Il ne s'agit certes pas d'opposer vaccin et surveillance, mais au contraire de comprendre qu'il s'agit de possibilités d'action complémentaires, à la fois nécessaires et qui nécessitent d'organiser leur utilisation de manière articulée. Aussi faux que refuser le binôme vaccin-surveillance, comme le fait Bolsonaro, est de privilégier le vaccin au détriment de la surveillance, c'est-à-dire sans tester les suspects, sans retrouver les contacts et sans isoler les patients. Cela vaut pour n'importe quel vaccin, car il ne fait aucun doute que tous seront nécessaires au Brésil, compte tenu de nos caractéristiques territoriales, culturelles et institutionnelles.
Ce qui est le plus inquiétant, par conséquent, à propos du "gambit de Dória", c'est que son geste ne vise qu'à le placer au centre de l'échiquier politico-électoral. Ses actions à la tête du gouvernement de l'État ne l'ont pas effectivement qualifié de ferme défenseur du droit à la santé, ni dans la reconnaissance du SUS comme le meilleur instrument permettant à l'État brésilien d'assurer ce droit à tous - comme, par le façon, est inscrit dans la Constitution de la République.

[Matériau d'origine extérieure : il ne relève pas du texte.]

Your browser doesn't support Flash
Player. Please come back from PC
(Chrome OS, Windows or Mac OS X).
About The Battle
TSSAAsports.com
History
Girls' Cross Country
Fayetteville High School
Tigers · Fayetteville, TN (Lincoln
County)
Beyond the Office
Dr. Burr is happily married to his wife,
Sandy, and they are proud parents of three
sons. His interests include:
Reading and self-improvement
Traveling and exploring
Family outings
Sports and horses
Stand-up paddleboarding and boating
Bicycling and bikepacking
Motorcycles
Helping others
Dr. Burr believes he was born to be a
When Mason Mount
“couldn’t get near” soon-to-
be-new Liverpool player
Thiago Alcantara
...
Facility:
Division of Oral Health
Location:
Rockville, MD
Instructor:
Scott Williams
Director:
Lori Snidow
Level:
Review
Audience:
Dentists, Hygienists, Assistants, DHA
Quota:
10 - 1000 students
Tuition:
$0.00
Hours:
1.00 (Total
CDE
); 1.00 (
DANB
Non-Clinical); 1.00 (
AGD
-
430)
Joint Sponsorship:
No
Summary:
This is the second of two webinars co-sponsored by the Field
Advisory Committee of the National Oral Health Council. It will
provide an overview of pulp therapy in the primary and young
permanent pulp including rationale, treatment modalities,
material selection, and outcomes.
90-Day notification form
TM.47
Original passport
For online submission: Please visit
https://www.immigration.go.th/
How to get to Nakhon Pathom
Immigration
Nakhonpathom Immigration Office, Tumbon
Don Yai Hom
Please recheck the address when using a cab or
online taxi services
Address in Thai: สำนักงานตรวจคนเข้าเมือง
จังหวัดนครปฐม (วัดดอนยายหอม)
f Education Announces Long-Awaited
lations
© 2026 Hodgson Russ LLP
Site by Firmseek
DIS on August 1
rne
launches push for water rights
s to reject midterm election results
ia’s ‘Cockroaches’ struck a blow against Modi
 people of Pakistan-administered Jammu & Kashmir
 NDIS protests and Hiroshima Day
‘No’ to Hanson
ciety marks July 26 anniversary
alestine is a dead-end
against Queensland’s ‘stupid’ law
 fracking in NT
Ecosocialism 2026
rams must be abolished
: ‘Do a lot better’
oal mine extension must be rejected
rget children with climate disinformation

Mais qu'est-ce, après tout, que le "pari de Dória" ? C'est une stratégie politique qui consiste à placer la responsabilité de ce qui ne sera pas réalisé à São Paulo, dans le giron de l'ANVISA. Étonnamment, pour un gouvernement fédéral qui a investi dans la création d'une image soutenue par des stratèges politiques notables, Bolsonaro et son équipe ont accepté le pari. Ce faisant, ils ont agi comme la débutante Beth, surprise par le "Mate do Pastor", car, dans un acte continu, Anvisa "a délivré un reçu" et a fait savoir que le vaccin ne serait administré qu'en février, si tout se passe bien. . Le ministre de la Santé a communiqué la décision à Dória et à d'autres gouverneurs et secrétaires de la santé un jour après que Dória a rendu public le plan de vaccination de São Paulo.

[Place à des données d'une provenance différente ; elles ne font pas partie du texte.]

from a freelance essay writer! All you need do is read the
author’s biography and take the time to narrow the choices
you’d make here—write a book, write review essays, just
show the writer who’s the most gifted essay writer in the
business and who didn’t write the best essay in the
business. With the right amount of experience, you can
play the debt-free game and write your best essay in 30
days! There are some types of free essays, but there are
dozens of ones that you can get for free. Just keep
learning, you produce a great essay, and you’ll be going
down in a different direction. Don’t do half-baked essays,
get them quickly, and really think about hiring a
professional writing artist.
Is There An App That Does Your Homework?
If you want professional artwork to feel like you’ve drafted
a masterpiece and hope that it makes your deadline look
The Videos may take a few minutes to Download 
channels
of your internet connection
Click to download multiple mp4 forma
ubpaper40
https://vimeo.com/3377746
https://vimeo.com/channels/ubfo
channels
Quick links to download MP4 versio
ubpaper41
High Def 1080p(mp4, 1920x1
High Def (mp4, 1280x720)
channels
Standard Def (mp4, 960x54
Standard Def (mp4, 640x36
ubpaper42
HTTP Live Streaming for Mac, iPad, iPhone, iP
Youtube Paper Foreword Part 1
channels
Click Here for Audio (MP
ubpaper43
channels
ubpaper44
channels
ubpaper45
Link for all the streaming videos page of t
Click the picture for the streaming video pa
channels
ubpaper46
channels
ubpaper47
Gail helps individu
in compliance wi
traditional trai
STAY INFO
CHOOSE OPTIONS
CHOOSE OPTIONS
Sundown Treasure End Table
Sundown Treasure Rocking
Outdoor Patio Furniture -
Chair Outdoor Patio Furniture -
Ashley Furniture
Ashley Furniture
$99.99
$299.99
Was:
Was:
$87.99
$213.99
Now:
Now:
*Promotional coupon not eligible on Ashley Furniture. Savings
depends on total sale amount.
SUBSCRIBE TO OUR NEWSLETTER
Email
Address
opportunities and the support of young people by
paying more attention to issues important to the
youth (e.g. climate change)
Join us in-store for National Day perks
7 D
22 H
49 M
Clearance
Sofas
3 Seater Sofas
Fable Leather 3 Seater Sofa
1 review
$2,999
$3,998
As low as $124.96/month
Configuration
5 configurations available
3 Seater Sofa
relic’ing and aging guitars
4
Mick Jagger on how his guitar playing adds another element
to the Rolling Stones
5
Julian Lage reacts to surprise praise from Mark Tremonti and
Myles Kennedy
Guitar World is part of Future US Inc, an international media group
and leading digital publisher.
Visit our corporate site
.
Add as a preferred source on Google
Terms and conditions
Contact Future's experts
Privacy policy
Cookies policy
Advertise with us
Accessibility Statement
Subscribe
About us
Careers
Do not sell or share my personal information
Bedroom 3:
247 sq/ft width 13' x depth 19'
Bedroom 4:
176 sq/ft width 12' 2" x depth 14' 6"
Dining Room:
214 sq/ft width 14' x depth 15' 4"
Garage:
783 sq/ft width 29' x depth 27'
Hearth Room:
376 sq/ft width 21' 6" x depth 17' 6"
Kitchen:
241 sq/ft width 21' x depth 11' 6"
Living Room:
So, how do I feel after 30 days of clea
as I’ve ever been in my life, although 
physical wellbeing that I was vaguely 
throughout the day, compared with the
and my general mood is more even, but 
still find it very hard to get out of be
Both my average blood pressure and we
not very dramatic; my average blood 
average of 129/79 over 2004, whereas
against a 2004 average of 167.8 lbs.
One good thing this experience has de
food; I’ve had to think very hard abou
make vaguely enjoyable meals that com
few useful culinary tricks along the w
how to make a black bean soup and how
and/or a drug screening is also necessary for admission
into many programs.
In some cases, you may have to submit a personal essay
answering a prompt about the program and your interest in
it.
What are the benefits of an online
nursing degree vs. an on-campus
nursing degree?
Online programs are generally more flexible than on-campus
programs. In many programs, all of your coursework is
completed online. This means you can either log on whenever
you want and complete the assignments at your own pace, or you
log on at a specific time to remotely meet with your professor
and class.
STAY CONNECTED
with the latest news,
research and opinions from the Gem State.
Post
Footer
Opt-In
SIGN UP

Le refus du vaccin par Anvisa, tel qu'il était, correspondant à un « non » du gouvernement fédéral, était ce dont Doria avait besoin à ce stade, pour poursuivre sa stratégie et réorganiser son jeu.

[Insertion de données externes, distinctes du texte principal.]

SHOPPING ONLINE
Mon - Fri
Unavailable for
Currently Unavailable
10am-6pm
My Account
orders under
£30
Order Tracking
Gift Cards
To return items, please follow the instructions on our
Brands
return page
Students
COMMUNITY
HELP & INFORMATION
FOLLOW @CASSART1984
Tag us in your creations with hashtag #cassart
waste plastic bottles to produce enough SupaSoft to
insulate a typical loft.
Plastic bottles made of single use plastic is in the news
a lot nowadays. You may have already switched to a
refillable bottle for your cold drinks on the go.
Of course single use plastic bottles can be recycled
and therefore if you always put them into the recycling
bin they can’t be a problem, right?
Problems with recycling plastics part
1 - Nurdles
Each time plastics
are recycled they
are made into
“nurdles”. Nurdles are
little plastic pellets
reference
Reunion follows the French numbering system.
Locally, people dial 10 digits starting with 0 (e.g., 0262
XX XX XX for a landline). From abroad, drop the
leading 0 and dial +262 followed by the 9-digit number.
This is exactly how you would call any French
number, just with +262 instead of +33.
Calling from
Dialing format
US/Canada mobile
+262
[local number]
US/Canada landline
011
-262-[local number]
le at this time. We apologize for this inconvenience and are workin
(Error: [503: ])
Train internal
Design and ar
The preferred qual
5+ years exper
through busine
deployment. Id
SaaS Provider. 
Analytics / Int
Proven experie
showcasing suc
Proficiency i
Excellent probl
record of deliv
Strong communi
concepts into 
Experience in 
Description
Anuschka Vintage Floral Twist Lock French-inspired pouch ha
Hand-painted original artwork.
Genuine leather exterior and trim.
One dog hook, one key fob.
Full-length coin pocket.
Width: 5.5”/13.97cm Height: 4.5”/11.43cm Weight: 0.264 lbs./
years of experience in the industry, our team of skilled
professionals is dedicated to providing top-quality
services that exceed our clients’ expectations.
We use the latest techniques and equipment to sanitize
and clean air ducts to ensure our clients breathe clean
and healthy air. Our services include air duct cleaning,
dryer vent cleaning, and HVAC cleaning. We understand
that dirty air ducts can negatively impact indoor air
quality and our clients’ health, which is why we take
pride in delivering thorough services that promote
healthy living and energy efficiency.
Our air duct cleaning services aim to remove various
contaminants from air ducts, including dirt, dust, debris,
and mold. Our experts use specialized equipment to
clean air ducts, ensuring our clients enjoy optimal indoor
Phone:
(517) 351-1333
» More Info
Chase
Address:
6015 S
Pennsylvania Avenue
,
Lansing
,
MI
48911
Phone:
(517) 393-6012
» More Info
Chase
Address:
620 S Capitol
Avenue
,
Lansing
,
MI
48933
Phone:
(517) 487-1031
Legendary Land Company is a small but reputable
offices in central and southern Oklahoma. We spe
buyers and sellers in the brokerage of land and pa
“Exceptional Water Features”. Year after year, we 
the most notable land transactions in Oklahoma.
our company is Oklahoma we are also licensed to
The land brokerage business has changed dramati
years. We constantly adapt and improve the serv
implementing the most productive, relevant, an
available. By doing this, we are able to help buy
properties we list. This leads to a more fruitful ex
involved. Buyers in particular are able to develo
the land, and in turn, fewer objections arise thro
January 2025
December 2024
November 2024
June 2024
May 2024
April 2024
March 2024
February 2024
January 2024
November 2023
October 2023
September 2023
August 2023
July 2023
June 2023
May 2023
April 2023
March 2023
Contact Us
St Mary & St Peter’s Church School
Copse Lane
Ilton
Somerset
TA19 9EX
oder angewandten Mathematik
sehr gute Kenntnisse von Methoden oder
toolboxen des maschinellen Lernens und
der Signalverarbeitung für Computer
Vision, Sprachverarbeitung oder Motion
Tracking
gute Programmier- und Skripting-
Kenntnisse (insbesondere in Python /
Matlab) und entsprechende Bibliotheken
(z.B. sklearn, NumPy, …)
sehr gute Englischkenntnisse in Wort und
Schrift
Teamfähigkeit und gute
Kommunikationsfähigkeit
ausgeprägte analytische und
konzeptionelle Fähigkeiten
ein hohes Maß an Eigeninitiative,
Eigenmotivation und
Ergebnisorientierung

vérifier. Plus facile que "Mate do Pastor".
Mais l'échec et mat sera donné, selon toutes les indications, en 2022. Jusque-là, cependant, il y a 2021 et les joueurs ne manquent pas pour empêcher à la fois Bolsonaro et Dória de continuer à déplacer des pièces sur ce plateau. La cible privilégiée est Bolsonaro. Tous ceux qui cherchent à accéder au conseil, sans exception, sont prêts à faire tout ce qu'ils peuvent pour le garder loin, très loin du conseil.
Avec la nouvelle année viendra bien plus que l'expansion de la deuxième vague de COVID-19 qui, qui a commencé fin 2020, a montré des signes, dans les capitales du sud du Brésil, d'avoir des caractéristiques épidémiologiques similaires à la première vague . Des actions très urgentes sont nécessaires, en plus des chèques, des mats et des gambits.
*Paulo Capel Narvai est professeur principal de santé publique à l'USP.